I store the validation AJAX requests for each field, then wait for them to finish, and then read the results and show or not an error message.
The problem : when I enter validated strings and hit submit, it shows no errors (good so far), but I have to re-click the submit button the form to really submit it.
Making a return true or false inside the .whenAll function is ignored and does not work, that's why I used a flag to tell the function if yes or no it can really submit the form.
$(function() {
var form = $('form'); // target form
var requests = [], validations = []; // used to store async requests and their results
var nbInputs = $('input[type="text"], input[type="password"]').length; // number of inputs we want to check in the form
var cancelSubmit = true; // skip validation flag
form.submit(function( ) {
// if we call the submit inside the function, skip validation and do submit the form
if(cancelSubmit === false) {
console.log('[-] cancelSubmit is false.
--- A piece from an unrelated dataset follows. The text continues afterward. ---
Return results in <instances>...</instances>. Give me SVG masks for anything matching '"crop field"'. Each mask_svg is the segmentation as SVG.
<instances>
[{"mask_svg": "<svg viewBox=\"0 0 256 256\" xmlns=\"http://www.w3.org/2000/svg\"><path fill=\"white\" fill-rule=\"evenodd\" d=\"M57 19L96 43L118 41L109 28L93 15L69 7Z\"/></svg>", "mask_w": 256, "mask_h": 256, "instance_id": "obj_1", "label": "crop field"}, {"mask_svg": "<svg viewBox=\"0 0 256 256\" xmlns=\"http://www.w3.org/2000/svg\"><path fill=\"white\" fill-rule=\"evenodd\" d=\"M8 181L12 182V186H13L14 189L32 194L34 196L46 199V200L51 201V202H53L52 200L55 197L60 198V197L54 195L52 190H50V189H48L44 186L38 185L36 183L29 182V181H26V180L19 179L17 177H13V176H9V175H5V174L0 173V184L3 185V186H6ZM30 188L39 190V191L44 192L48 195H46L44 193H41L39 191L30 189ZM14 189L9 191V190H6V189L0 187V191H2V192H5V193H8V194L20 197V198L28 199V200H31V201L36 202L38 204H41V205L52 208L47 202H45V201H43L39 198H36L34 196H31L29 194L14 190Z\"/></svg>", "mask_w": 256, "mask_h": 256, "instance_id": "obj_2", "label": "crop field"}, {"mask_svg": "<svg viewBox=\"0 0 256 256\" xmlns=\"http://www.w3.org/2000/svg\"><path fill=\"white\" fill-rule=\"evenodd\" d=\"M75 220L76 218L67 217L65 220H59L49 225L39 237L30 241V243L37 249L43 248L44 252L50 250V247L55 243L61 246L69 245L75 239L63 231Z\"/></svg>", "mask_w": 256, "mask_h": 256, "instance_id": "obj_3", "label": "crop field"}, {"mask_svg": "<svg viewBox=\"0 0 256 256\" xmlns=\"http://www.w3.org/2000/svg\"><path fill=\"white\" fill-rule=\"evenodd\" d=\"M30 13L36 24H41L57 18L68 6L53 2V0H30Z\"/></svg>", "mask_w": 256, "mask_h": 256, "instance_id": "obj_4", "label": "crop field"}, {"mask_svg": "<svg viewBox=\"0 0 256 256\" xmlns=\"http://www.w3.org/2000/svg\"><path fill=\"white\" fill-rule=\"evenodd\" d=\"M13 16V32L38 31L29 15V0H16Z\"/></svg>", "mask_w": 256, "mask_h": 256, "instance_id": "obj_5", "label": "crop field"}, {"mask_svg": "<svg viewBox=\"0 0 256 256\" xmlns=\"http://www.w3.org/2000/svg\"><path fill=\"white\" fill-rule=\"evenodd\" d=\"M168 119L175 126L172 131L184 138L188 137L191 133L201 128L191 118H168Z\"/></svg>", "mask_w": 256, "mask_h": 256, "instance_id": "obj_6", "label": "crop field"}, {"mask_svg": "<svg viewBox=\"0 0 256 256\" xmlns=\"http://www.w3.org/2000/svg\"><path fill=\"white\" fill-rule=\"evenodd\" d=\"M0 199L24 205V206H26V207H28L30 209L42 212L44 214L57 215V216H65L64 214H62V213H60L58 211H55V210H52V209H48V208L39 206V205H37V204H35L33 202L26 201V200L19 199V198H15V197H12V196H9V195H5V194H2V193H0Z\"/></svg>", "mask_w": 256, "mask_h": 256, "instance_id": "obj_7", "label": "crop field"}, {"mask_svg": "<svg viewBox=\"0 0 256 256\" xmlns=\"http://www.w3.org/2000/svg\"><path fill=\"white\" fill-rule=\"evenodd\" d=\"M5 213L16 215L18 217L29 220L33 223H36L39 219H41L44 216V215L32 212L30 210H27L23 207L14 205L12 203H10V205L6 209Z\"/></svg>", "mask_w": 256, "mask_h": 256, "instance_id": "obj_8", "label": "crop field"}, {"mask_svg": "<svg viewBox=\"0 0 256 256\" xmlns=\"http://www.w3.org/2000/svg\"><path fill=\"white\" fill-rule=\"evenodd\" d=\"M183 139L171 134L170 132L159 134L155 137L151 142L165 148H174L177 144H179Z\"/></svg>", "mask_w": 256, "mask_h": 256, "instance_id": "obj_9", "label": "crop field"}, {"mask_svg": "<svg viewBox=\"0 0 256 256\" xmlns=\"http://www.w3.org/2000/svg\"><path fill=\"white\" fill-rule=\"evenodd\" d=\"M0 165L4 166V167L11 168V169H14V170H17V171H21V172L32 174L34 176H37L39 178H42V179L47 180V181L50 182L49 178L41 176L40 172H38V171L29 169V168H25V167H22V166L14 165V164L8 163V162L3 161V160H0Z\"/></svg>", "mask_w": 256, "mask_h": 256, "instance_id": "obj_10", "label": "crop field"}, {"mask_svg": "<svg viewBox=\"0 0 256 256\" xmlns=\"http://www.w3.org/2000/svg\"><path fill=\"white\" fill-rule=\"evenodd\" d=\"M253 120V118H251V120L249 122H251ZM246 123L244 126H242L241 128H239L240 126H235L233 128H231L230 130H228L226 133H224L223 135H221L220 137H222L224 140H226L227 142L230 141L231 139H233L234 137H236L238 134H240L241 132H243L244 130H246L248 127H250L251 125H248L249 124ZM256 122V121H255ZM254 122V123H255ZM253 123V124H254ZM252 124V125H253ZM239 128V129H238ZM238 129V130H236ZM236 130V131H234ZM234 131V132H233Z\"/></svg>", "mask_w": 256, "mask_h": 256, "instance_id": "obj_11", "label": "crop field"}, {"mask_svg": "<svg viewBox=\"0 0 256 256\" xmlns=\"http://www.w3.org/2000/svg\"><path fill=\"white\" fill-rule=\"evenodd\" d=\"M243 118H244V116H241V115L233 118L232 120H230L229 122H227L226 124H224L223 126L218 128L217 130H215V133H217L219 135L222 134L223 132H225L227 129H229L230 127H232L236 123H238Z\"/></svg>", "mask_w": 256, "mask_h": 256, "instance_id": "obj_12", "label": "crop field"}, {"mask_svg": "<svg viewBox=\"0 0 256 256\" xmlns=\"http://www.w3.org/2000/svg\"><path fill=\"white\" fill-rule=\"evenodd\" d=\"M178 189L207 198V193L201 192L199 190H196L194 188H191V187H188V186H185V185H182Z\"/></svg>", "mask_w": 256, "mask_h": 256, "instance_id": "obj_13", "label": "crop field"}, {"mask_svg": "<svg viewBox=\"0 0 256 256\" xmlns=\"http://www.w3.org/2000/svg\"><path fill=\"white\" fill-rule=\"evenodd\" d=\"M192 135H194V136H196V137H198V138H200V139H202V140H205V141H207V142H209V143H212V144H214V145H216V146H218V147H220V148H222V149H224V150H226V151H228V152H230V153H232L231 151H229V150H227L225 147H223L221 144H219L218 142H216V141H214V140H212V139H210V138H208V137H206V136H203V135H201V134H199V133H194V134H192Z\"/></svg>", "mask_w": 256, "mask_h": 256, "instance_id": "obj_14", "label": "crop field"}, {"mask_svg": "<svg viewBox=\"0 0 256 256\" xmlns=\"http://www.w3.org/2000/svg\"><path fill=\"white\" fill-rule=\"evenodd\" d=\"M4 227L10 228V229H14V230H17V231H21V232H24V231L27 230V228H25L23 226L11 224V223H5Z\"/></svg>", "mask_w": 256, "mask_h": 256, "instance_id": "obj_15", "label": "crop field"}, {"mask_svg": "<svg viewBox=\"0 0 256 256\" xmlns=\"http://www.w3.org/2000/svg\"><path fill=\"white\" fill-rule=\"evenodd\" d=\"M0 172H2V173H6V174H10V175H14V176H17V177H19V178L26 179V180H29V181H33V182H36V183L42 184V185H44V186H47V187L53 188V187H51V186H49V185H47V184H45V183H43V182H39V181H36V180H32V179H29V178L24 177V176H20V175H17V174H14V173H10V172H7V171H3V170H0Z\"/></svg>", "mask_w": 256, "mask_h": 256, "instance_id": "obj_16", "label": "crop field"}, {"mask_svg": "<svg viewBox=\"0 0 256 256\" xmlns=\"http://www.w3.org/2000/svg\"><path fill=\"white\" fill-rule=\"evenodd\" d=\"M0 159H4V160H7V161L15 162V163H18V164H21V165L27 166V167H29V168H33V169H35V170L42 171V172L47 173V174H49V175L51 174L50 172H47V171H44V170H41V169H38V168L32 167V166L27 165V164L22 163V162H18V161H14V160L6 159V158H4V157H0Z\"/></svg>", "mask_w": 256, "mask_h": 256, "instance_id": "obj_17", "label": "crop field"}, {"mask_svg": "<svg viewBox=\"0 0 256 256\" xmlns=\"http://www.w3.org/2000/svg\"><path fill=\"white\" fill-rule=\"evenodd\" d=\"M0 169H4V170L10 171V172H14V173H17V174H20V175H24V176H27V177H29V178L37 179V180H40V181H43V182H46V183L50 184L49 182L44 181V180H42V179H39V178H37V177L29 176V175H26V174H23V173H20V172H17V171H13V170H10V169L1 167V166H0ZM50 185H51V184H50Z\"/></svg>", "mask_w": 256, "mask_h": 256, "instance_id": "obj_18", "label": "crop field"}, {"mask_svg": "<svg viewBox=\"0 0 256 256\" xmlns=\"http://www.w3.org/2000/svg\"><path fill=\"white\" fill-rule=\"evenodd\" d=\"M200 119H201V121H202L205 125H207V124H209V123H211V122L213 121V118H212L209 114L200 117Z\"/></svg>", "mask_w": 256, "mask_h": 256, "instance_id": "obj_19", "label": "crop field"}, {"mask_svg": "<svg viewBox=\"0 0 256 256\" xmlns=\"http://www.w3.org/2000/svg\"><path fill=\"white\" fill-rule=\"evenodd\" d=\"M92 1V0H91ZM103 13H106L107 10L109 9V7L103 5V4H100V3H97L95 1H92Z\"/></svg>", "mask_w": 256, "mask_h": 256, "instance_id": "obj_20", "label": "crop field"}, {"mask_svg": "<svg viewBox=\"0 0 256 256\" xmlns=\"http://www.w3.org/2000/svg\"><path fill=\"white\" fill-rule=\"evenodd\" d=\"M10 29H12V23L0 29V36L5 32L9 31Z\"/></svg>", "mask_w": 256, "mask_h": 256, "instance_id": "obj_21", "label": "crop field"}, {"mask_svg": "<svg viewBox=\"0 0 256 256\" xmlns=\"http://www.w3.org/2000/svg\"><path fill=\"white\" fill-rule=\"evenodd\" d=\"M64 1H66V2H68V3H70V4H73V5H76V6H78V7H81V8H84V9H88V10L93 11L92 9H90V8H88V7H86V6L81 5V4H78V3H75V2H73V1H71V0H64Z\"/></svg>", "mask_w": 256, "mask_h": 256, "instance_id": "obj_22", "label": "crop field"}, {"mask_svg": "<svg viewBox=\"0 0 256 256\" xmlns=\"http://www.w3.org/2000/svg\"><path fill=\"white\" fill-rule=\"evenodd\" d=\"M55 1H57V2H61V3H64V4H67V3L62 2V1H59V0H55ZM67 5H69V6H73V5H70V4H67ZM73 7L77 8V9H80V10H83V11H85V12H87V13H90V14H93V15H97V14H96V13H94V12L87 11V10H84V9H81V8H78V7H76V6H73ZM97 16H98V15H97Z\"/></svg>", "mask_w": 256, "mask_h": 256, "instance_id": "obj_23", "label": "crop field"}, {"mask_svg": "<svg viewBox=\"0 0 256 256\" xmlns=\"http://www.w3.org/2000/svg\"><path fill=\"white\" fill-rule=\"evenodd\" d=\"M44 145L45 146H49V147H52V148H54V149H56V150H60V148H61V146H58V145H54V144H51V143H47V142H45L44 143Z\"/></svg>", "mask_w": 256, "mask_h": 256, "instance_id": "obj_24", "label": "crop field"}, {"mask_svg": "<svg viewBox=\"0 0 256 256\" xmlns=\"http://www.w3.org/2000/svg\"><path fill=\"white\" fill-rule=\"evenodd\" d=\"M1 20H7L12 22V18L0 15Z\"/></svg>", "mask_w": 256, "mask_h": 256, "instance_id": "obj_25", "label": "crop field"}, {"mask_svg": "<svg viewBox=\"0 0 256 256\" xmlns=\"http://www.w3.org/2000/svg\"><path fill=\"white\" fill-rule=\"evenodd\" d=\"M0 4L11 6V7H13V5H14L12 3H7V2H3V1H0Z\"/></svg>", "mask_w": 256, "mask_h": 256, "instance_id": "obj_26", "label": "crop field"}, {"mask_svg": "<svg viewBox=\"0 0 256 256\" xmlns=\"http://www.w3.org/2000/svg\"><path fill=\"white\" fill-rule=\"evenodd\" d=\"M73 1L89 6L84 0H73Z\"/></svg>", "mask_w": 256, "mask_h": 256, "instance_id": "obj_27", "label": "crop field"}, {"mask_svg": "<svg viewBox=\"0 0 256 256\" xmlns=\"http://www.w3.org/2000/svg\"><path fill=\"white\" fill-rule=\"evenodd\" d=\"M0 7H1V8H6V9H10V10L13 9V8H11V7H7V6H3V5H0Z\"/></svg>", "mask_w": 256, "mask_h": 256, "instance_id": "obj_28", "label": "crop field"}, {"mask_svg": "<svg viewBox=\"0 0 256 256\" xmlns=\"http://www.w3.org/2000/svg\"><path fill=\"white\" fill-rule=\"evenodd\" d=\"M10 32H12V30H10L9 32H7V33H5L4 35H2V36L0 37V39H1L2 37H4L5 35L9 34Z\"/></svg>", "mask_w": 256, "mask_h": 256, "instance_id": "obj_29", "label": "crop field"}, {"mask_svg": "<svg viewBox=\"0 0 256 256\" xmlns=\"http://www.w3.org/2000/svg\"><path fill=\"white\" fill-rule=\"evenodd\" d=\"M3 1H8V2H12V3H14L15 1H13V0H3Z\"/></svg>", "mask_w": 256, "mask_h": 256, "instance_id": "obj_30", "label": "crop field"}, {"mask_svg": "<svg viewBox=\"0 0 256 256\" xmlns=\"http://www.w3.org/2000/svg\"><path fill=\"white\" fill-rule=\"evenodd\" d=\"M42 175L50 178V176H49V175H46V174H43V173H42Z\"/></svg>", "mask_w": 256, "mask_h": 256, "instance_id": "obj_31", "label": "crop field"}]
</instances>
Validation skipped.');
this.submit();
return true;
}
console.log('[-] Entering validation');
// resetting requests and validations
requests.length = 0;
validations.length = 0;
// for each input (text/password), storing the validation request
$('input[type="text"], input[type="password"]').each(function(i) {
var validatorField = $(this).attr('data-validator');
var valueField = $(this).val();
postData = {
validator: validatorField,
value: valueField
};
// storing requests into an array
requests.push($.post('/validate', postData));
});
(function($) {
$.whenAll = function() {
return $.when.apply($, arguments);
};
})(jQuery);
// when all the requests are done and returned a response
$.whenAll(requests).then(function() {
// show the validation status for each input
$.each(requests, function(i, element) {
element.done(function(data) {
// response is formatted like this
// { valid: 1 } or { valid: 0, message:"This is the error message" }
json = $.parseJSON(data);
formGroup = $('input:eq('+i+')').parent();
// if it isn't valid, show error and store result
if(json.valid == 0) {
if($('span.help-block', formGroup).length == 0) {
$(formGroup).addClass('has-error').append('<span class="help-block">'+json.message+'</span>');
$('label', formGroup).addClass('control-label');
}
validations.push(0);
}
// else, remove error (if there was) and store the result
else if(json.valid == 1) {
if($(formGroup).hasClass('has-error'))
{
$(formGroup).removeClass('has-error');
$('.help-block', formGroup).remove();
}
validations.push(1);
}
// if we got all the validations required
if(validations.length == nbInputs)
{
console.log('[-] All validations have been done.');
// and if no error ("0") in the results, we resubmit the form with skip-flag
if($.inArray(0, validations) == -1){
console.log('[-] No errors. Submitting form.');
cancelSubmit = false;
form.off('submit');
form.submit();
}
else
console.log('[-] There is still errors.');
}
});
});
});
// there are errors, so we won't submit the form
if(cancelSubmit === true)
return false;
});
});
Do you see a logic flaw in my code ? Maybe re-submitting the form with a flag isn't the right way to do it ?
You're returning from a sub scope rather than from the form submit handler. Instead, always prevent the submit, and then force it to submit with form[0].submit() when you want it to submit.
form.submit(function(e) {
e.preventDefault();
...
// now i want to submit...
form[0].submit();
form[0].submit() will bypass your jquery bound submit handler.